Rapidan Front Landscape Study: ABPP grant

The area outlined in yellow on the map will be the focus of field research as part of the Rapidan Front Landscape Study. This effort is supported by an American Battlefield Protection Program grant administered by Friends of Cedar Mountain in Culpeper, Virginia. The grant’s area of focus includes Raccoon Ford.

In May 2020, Friends of Cedar Mountain, a preservation organization located in Culpeper, received a grant to undertake field research on the Rapidan Front. The grant was awarded by the National Park Service through the American Battlefield Protection Program. This grant was one of four awarded in the Commonwealth of Virginia.

The area of study encompasses Somerville Ford, Raccoon Ford, and Morton’s Ford along the Rapidan River, and the 1863-1864 winter encampment of the Army of the Potomac north of the river in Culpeper County.

As stated in the grant application, “The overarching goal of this 2020 grant is the protection of Civil War battlefields, encampments, and associated sites throgh achieving enhanced documentation. The majority of the grant research funding will focus on amassing heretofore unrevealed documentation that will establish an outcome that this area will finally be recognized for its nationl significance. Researchers will concurrently document other nationally significant pre- and post-war histories that occurred on the Civil War landscape.
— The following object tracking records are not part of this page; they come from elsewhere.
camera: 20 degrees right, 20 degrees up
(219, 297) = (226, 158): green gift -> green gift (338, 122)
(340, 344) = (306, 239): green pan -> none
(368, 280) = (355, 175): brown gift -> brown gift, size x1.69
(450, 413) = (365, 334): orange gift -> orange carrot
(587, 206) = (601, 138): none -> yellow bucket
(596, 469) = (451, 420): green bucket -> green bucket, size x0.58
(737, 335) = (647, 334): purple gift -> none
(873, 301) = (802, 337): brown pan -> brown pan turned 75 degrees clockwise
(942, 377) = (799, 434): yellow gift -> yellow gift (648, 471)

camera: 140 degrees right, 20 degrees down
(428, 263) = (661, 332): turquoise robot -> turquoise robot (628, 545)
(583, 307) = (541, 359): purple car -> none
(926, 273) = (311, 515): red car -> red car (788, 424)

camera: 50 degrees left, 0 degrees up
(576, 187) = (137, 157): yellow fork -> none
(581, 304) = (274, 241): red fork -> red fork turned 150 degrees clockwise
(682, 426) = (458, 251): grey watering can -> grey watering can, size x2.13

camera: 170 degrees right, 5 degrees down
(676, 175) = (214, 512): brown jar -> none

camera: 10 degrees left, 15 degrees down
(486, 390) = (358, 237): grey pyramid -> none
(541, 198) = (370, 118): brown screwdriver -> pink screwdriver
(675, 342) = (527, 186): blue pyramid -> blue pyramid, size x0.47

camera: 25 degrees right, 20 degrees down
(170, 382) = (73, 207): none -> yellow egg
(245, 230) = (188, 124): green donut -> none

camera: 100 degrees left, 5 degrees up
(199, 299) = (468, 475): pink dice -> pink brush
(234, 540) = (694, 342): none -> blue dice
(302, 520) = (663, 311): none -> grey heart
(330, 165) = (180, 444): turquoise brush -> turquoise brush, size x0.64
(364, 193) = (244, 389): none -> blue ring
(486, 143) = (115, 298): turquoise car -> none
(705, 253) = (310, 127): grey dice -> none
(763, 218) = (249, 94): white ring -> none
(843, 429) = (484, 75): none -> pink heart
This will lend greater depth to our understanding and interpretation of the battlefields and the war, in a historic continuum.” The cultural landscape assessment will yield a layered look at the area’s history that includes Native American, African American, farming, post-European settlement and other resources.

Field and documentary research will be undertaken by a team composed of architectural historians, Civil War historians and archeologists.

This study effort forms a major portion of the the Middle Piedmont Virginia Civil War landscape mapped by a 2013 ABPP grant, which laid the groundwork for smaller and more detailed cultural landscape evaluations such as this new effort.